## Exercise set
1 > According to the page on delay tolerant networking, how many minutes of simulated relay contact per sol did the lunar analog campaign have?
2 > Rewrite the page on delay tolerant networking from "Mission Planning Around" up to and including "of the campaign.", replacing "science lead" with "project lead".
:: Excerpt to read
Mission Planning Around Delay Tolerant Networking Constraints

The Problem

A lunar analog campaign generated 220 GB of passive acoustic data across a 12-sol push at Kilauea but had only 180 minutes of simulated relay contact per sol to deliver the resulting quilt back to Earth. The team discovered on sol 6 that roughly 70% of the quilt data they were generating could not fit inside the scheduled DSN-analog passes, which meant critical patches would not reach analysts until days after they were collected. The decision tree of which patches to ship, which to defer, and which to compress had no formal representation in the mission plan. The science lead ended up making ad hoc calls during each pass, and two of those calls deferred patches that turned out to be the highest-value data of the campaign.

This is the standard mission planning failure around Delay Tolerant Networking. NASA's DTN stack is store-and-forward by design, which means Earth never sees a continuous data stream from Mars or the Moon; it sees bundles delivered during contact windows. The NASA DTN tutorial documents the Bundle Protocol layer that governs how patches become deliverable units, and JPL's Interplanetary Overlay Network provides the reference ION implementation. None of this matters if the mission plan does not explicitly allocate patch-to-bundle assignments against DSN schedule windows.
::::
:: Dataset extract
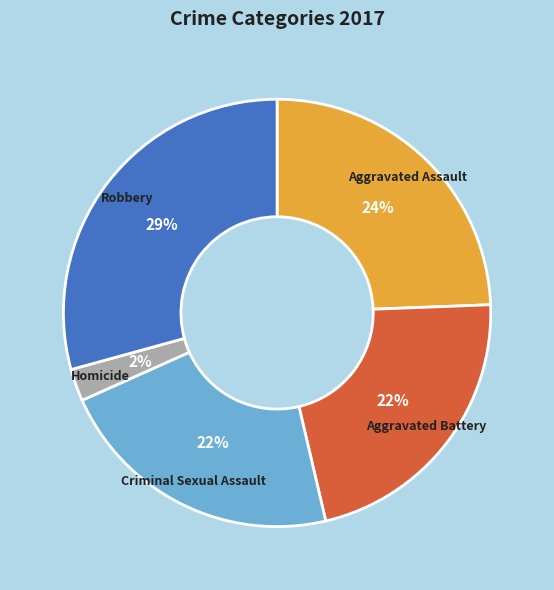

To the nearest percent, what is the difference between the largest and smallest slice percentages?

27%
::::
:: Dataset extract
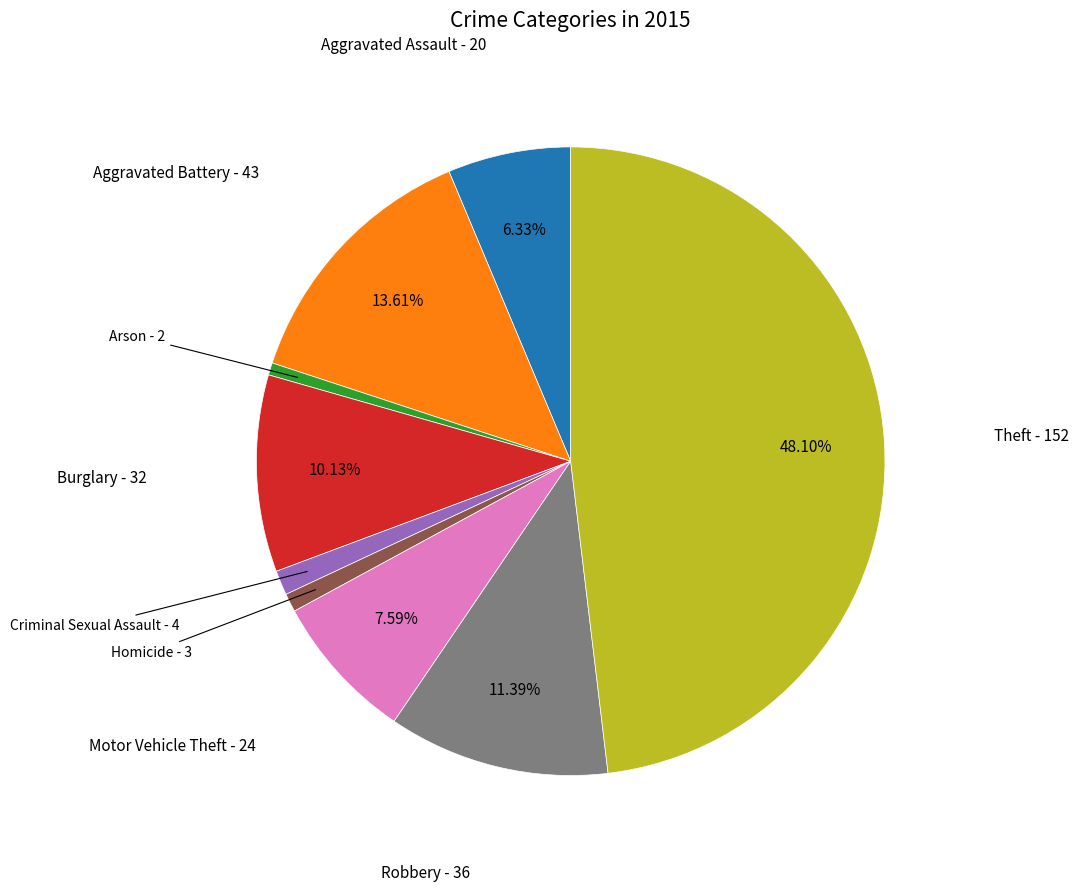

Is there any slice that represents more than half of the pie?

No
::::
## Responses by task
1 > 180 minutes per sol.

2 >
Mission Planning Around Delay Tolerant Networking Constraints

The Problem

A lunar analog campaign generated 220 GB of passive acoustic data across a 12-sol push at Kilauea but had only 180 minutes of simulated relay contact per sol to deliver the resulting quilt back to Earth. The team discovered on sol 6 that roughly 70% of the quilt data they were generating could not fit inside the scheduled DSN-analog passes, which meant critical patches would not reach analysts until days after they were collected. The decision tree of which patches to ship, which to defer, and which to compress had no formal representation in the mission plan. The project lead ended up making ad hoc calls during each pass, and two of those calls deferred patches that turned out to be the highest-value data of the campaign.